[Try it] Write the next part of the press release on the Monitronics noteholders' letter, starting right after its last sentence.

[Excerpt]

Stroock & Stroock & Lavan on Behalf of Certain Senior Noteholders of Monitronics International, Inc. Deliver Letter to Company in Response to Tender and Exchange Offers
NEW YORK--(BUSINESS WIRE)--Aug 31, 2018--The beneficial holders (the “ Ad Hoc Group ”) of approximately 65% of the outstanding principal amount of the 9.125% Senior Notes due 2020 (the “ Senior Notes ”) issued by Monitronics International, Inc. (the “ Company ”), announced today that, in connection with the Company’s launch of a transaction with respect to the Senior Notes, they have delivered the attached letter to counsel for the Company.
The Ad Hoc Group is advised by Stroock & Stroock & Lavan LLP and Houlihan Lokey, Inc.
August 31, 2018
Kristopher M. Hansen Direct Dial: 212.806.6056 Fax: 212.806.6006 firstname.lastname@example.org
Mr. Roger Schwartz Latham & Watkins LLP 885 Third Avenue New York, NY 10022-4834
Re: Monitronics International, Inc.
I reference (a) the Company’s launch of the tender and exchange offer for the 9.125% Notes due 2020 (the “Notes”) on August 30, 2018 (the “Offer”) and (b) my prior letter to you, dated July 19, 2018, and the terms defined therein (the “July 19 Letter”). As a threshold matter and as you know, the terms of the Offer are unacceptable to the members of the Ad Hoc Group. As you also know, the Ad Hoc Group holds more than sixty-five percent (65%) of the Notes and they will not tender any of their Notes in the Offer, which means it will fail because without Ad Hoc Group participation it will be impossible to satisfy the minimum tender condition or obtain the consents required to amend the indenture.

[Data section]
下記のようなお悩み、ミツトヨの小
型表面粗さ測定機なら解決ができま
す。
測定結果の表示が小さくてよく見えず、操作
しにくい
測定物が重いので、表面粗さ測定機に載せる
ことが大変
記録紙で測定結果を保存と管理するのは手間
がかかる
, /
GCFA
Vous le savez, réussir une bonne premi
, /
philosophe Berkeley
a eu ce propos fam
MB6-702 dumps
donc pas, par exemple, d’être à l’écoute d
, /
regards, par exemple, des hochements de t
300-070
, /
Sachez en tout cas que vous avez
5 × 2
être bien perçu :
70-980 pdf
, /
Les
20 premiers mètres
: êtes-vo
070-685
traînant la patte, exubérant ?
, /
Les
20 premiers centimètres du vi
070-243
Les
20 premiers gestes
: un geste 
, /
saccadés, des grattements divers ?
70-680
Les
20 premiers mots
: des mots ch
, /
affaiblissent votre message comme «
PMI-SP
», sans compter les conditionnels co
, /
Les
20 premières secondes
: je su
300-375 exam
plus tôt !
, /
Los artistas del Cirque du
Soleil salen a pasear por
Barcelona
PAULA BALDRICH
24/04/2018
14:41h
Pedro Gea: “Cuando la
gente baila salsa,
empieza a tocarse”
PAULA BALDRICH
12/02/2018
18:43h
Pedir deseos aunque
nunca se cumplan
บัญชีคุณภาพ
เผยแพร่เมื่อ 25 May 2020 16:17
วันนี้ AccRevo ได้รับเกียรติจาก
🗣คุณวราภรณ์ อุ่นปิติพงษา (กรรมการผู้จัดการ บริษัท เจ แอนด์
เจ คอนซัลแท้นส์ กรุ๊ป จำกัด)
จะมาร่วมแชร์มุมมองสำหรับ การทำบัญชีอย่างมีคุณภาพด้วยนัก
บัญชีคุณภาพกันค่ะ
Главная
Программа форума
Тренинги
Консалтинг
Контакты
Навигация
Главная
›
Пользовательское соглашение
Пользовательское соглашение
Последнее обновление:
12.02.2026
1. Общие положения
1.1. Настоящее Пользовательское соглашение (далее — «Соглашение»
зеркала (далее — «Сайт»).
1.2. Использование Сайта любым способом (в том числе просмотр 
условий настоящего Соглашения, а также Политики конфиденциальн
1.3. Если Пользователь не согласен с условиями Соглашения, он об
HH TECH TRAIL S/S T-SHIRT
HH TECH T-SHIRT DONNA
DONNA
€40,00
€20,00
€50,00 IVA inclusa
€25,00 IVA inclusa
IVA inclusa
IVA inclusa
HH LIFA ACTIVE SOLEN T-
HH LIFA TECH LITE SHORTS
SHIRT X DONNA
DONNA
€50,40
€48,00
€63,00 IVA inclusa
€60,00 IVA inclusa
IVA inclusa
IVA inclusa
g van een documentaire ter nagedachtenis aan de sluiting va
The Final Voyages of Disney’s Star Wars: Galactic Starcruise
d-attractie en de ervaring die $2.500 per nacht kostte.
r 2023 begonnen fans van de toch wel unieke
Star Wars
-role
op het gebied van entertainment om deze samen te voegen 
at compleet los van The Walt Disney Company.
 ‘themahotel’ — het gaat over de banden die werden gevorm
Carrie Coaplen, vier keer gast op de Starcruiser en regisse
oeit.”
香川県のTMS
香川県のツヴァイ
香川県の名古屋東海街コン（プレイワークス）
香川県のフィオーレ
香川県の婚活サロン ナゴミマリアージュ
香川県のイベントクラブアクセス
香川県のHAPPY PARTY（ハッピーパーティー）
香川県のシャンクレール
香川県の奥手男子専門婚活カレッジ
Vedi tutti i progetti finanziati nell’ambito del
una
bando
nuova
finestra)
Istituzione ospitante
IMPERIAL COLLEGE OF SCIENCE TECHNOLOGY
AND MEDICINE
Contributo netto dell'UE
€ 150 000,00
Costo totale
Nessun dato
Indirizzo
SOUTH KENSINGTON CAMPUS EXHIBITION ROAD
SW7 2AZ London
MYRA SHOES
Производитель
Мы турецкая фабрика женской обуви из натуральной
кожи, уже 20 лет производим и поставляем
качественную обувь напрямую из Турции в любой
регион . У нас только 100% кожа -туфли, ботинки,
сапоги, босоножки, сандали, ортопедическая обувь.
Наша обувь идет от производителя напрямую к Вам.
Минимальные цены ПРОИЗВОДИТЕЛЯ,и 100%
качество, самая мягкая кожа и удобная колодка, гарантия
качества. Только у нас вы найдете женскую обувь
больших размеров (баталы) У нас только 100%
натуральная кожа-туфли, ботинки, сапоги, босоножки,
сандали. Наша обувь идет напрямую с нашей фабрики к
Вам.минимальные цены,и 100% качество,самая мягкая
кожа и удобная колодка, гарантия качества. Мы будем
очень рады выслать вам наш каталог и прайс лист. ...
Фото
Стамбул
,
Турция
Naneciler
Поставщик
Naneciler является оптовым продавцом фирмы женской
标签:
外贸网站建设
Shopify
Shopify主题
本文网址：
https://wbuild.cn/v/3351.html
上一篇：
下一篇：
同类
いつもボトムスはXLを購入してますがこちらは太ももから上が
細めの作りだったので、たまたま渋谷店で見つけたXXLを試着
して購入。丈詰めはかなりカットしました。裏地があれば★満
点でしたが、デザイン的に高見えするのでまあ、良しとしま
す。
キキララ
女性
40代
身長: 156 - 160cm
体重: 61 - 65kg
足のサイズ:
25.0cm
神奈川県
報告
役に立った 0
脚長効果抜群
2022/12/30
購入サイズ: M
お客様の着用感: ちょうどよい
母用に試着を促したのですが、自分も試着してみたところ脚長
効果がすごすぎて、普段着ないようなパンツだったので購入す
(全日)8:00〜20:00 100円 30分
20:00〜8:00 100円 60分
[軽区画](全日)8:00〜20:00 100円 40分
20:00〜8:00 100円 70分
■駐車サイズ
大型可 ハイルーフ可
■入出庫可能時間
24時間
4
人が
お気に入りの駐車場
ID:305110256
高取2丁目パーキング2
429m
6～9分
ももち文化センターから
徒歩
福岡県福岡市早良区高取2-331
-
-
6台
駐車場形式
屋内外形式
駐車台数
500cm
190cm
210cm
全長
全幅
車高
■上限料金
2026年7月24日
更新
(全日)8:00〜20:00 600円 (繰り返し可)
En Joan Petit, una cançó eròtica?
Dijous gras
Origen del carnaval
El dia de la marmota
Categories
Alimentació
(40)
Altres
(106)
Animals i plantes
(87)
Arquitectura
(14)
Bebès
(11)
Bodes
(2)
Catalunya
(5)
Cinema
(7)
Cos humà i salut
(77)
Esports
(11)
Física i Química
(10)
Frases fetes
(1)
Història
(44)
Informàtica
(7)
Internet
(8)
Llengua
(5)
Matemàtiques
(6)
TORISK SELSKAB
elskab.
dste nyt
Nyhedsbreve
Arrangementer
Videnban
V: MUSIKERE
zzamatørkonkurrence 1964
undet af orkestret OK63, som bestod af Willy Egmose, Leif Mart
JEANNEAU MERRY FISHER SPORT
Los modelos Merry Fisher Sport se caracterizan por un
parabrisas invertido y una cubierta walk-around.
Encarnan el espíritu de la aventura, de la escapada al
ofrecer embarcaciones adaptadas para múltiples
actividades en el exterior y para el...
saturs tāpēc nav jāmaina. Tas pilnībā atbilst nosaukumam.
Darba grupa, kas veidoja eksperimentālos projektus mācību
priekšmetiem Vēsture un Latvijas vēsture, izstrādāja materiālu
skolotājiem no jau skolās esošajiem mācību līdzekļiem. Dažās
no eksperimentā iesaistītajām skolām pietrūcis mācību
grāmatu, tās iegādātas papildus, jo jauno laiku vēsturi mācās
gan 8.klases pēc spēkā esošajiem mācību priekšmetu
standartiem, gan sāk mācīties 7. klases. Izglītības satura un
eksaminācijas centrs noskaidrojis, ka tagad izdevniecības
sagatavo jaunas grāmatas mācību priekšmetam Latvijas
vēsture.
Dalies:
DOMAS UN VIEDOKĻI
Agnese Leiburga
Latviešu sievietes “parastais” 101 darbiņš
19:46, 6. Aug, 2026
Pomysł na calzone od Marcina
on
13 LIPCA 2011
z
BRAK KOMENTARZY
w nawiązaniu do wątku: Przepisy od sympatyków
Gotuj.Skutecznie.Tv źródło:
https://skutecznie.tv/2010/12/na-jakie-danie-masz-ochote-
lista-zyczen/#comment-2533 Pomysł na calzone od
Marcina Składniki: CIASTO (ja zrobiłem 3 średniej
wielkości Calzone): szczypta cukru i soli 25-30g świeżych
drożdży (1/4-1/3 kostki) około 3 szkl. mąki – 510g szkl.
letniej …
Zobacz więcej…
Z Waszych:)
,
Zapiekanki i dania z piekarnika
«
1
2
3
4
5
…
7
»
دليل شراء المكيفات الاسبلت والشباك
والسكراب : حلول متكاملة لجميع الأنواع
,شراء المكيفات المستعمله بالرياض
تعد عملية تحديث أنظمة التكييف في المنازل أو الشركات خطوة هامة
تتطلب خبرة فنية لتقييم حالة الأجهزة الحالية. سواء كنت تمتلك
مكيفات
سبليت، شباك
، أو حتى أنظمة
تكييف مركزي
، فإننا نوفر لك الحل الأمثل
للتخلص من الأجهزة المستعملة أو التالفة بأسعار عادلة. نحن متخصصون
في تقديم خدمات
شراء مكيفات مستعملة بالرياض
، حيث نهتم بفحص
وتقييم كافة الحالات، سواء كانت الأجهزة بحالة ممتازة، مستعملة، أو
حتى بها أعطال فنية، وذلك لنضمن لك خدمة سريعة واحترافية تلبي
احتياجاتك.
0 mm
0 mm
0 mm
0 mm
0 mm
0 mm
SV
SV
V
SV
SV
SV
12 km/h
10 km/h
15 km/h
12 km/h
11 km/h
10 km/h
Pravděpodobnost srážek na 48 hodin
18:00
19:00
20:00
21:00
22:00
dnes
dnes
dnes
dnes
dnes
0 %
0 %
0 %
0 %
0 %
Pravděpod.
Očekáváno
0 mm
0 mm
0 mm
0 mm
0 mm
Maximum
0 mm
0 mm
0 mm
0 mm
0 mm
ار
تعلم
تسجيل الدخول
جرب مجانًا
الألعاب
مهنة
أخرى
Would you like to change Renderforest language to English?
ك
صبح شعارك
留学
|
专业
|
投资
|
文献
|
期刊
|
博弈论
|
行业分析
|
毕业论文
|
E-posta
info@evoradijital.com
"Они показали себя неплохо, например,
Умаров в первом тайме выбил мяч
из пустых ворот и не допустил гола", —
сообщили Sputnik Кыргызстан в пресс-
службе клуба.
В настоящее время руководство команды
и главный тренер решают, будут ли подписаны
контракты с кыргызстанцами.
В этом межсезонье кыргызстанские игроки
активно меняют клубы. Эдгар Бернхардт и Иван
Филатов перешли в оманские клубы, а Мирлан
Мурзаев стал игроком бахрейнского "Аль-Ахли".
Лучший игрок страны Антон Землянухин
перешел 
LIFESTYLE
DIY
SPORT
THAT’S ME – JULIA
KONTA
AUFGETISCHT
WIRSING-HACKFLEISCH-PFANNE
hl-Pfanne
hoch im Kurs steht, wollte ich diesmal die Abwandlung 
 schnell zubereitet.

[Result for this exercise]
In the July 19 Letter, I expressed our clients’ frustration with (i) the Company’s refusal to engage in direct negotiations with the Ad Hoc Group after requesting that it be formed and allowing its professionals to conduct diligence and (ii) the Company’s then- apparent intent to launch a tender and exchange offer without ever engaging in a substantive discussion with the members of the Ad Hoc Group. I also noted in the July 19 Letter that any non-negotiated transaction launched by the Company would fail.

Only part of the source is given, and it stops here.